_Work to complete_.
Identify every one of the lines below that contains the string "Startdato" with the same capitalization, and copy each of those lines in full.

Entries drawn from a collection
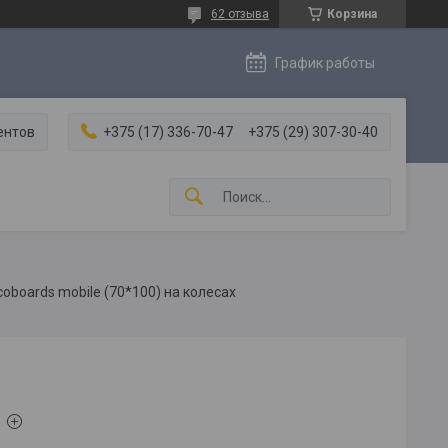
62 отзыва
Корзина
График работы
ентов
+375 (17) 336-70-47
+375 (29) 307-30-40
oboards mobile (70*100) на колесах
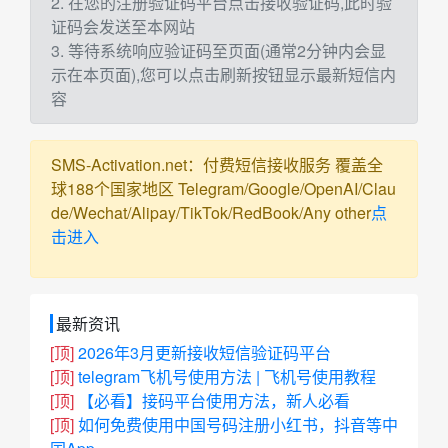
2. 在您的注册验证码平台点击接收验证码,此时验
证码会发送至本网站
3. 等待系统响应验证码至页面(通常2分钟内会显
示在本页面),您可以点击刷新按钮显示最新短信内
容
SMS-Activation.net：付费短信接收服务 覆盖全
球188个国家地区 Telegram/Google/OpenAI/Clau
de/Wechat/Alipay/TikTok/RedBook/Any other
点
击进入
最新资讯
[顶]
2026年3月更新接收短信验证码平台
[顶]
telegram飞机号使用方法 | 飞机号使用教程
[顶]
【必看】接码平台使用方法，新人必看
[顶]
如何免费使用中国号码注册小红书，抖音等中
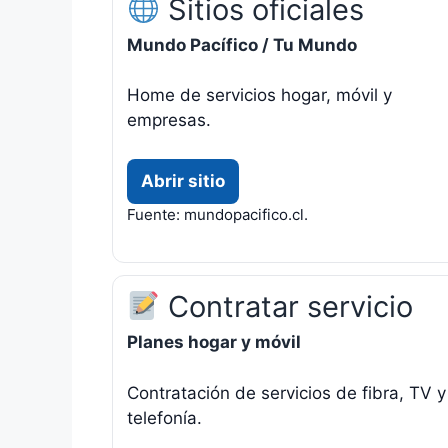
Sitios oficiales
Mundo Pacífico / Tu Mundo
Home de servicios hogar, móvil y
empresas.
Abrir sitio
Fuente: mundopacifico.cl.
Contratar servicio
Planes hogar y móvil
Contratación de servicios de fibra, TV y
telefonía.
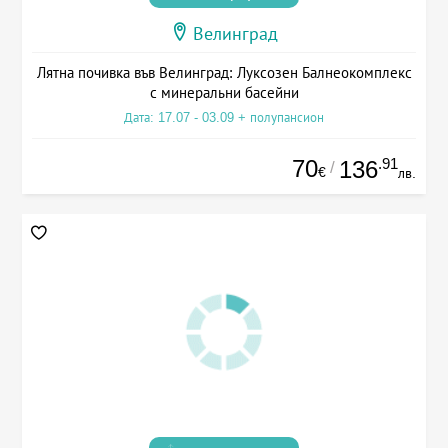
Велинград
Лятна почивка във Велинград: Луксозен Балнеокомплекс
с минеральни басейни
Дата: 17.07 - 03.09 + полупансион
70
.91
136
/
€
лв.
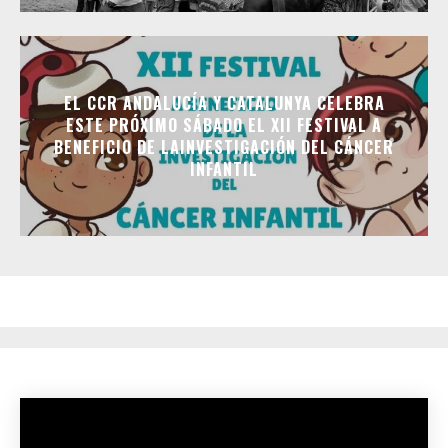
EL CCR ANDALUCÍA Y CATALUNYA CELEBRA
ESTE PRÓXIMO SÁBADO EL XII FESTIVAL A
BENEFICIO DE LAINVESTIGACIÓN DEL CÁNCER
INFANTIL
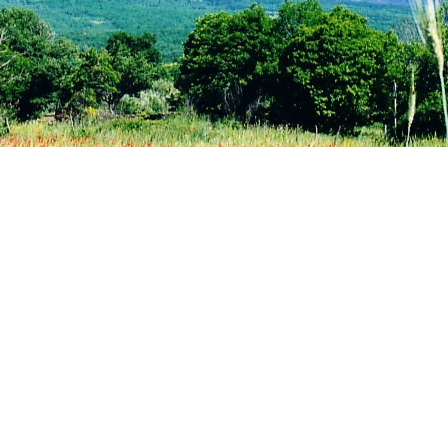
uto10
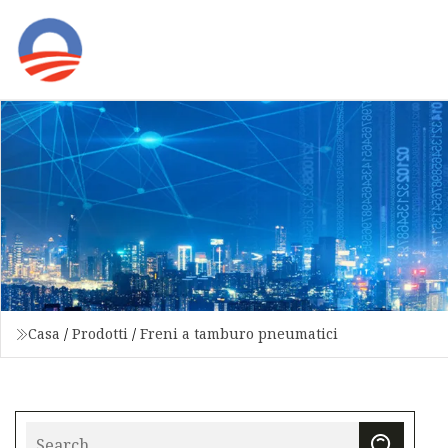
Casa
/
Prodotti
/
Freni a tamburo pneumatici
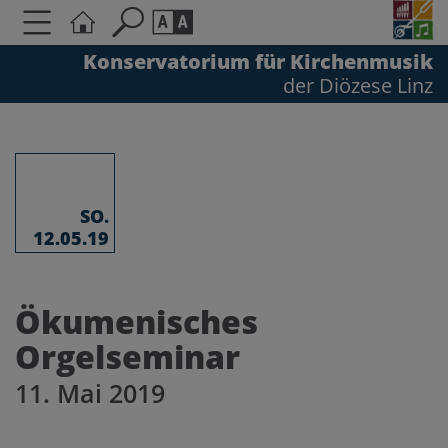
Konservatorium für Kirchenmusik
der Diözese Linz
Seite durchsuchen nach ...
Barrierefreiheit Einstellungen
Schriftgröße
A
A
A
SO.
12.05.19
Kontrasteinstellungen
Ökumenisches
A
A
A
A
A
Orgelseminar
11. Mai 2019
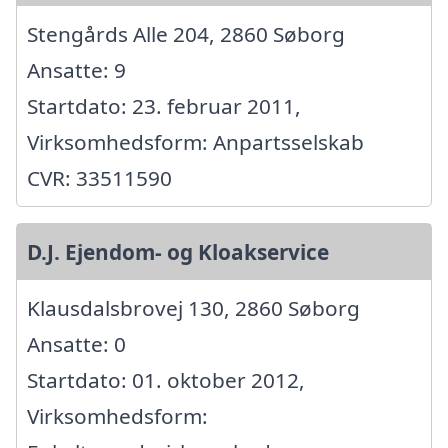
Stengårds Alle 204, 2860 Søborg
Ansatte: 9
Startdato: 23. februar 2011,
Virksomhedsform: Anpartsselskab
CVR: 33511590
D.J. Ejendom- og Kloakservice
Klausdalsbrovej 130, 2860 Søborg
Ansatte: 0
Startdato: 01. oktober 2012,
Virksomhedsform:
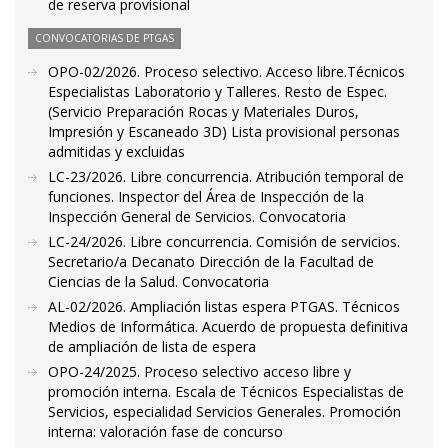
de reserva provisional
CONVOCATORIAS DE PTGAS
OPO-02/2026. Proceso selectivo. Acceso libre.Técnicos
Especialistas Laboratorio y Talleres. Resto de Espec.
(Servicio Preparación Rocas y Materiales Duros,
Impresión y Escaneado 3D) Lista provisional personas
admitidas y excluidas
LC-23/2026. Libre concurrencia. Atribución temporal de
funciones. Inspector del Área de Inspección de la
Inspección General de Servicios. Convocatoria
LC-24/2026. Libre concurrencia. Comisión de servicios.
Secretario/a Decanato Dirección de la Facultad de
Ciencias de la Salud. Convocatoria
AL-02/2026. Ampliación listas espera PTGAS. Técnicos
Medios de Informática. Acuerdo de propuesta definitiva
de ampliación de lista de espera
OPO-24/2025. Proceso selectivo acceso libre y
promoción interna. Escala de Técnicos Especialistas de
Servicios, especialidad Servicios Generales. Promoción
interna: valoración fase de concurso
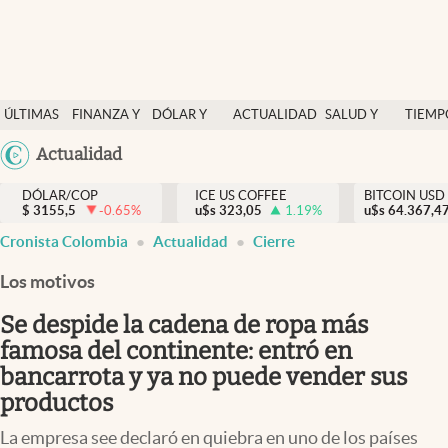
Finanzas y economía
ÚLTIMAS
FINANZA Y
DÓLAR Y
ACTUALIDAD
SALUD Y
TIEMP
Salud y nutrición
NOTICIAS
ECONOMÍA
MERCADOS
NUTRICIÓN
LIBRE
Argentina
Actualidad
Vida espiritual
España
Actualidad
DÓLAR/COP
ICE US COFFEE
BITCOIN USD
$
3155,5
-0.65
%
u$s
323,05
1.19
%
u$s
México
64.367,4
Tiempo libre
Cronista Colombia
Actualidad
Cierre
USA
Dólar y mercados
Colombia
Los motivos
Uruguay
Curiosidades
Se despide la cadena de ropa más
famosa del continente: entró en
Colombia
bancarrota y ya no puede vender sus
productos
La empresa see declaró en quiebra en uno de los países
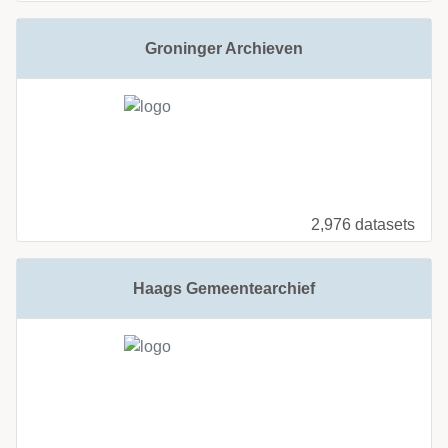
Groninger Archieven
2,976 datasets
Haags Gemeentearchief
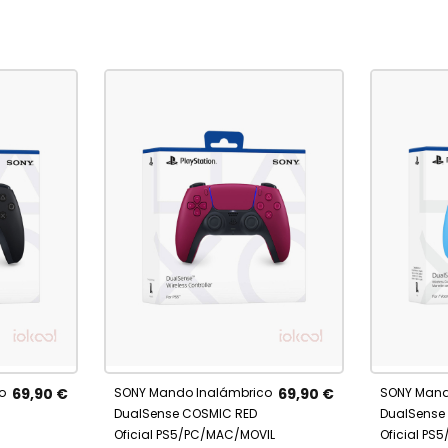
AÑAD
No está
Añadir 
AÑADIR
disponible
A
A
o
69,90 €
SONY Mando Inalámbrico
69,90 €
SONY Mand
FAVO
FAVORITOS
DualSense COSMIC RED
DualSense 
Oficial PS5/PC/MAC/MOVIL
Oficial PS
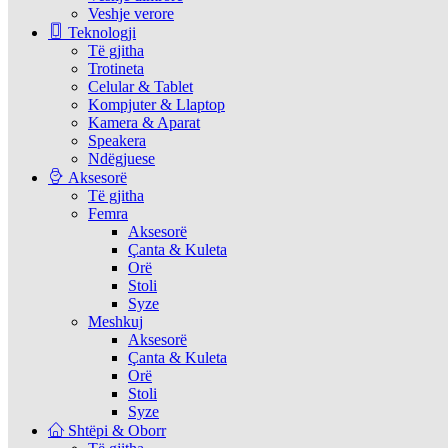
Veshje verore
Teknologji
Të gjitha
Trotineta
Celular & Tablet
Kompjuter & Llaptop
Kamera & Aparat
Speakera
Ndëgjuese
Aksesorë
Të gjitha
Femra
Aksesorë
Çanta & Kuleta
Orë
Stoli
Syze
Meshkuj
Aksesorë
Çanta & Kuleta
Orë
Stoli
Syze
Shtëpi & Oborr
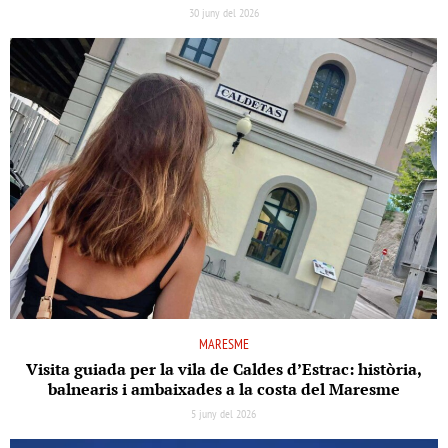
30 juny del 2026
MARESME
Visita guiada per la vila de Caldes d’Estrac: història,
balnearis i ambaixades a la costa del Maresme
5 juny del 2026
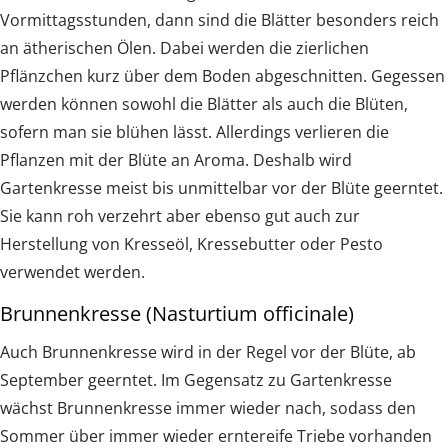
Vormittagsstunden, dann sind die Blätter besonders reich
an ätherischen Ölen. Dabei werden die zierlichen
Pflänzchen kurz über dem Boden abgeschnitten. Gegessen
werden können sowohl die Blätter als auch die Blüten,
sofern man sie blühen lässt. Allerdings verlieren die
Pflanzen mit der Blüte an Aroma. Deshalb wird
Gartenkresse meist bis unmittelbar vor der Blüte geerntet.
Sie kann roh verzehrt aber ebenso gut auch zur
Herstellung von Kresseöl, Kressebutter oder Pesto
verwendet werden.
Brunnenkresse (Nasturtium officinale)
Auch Brunnenkresse wird in der Regel vor der Blüte, ab
September geerntet. Im Gegensatz zu Gartenkresse
wächst Brunnenkresse immer wieder nach, sodass den
Sommer über immer wieder erntereife Triebe vorhanden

_Answer to the exercise_.
Startdato: 23. februar 2011,
Startdato: 01. oktober 2012,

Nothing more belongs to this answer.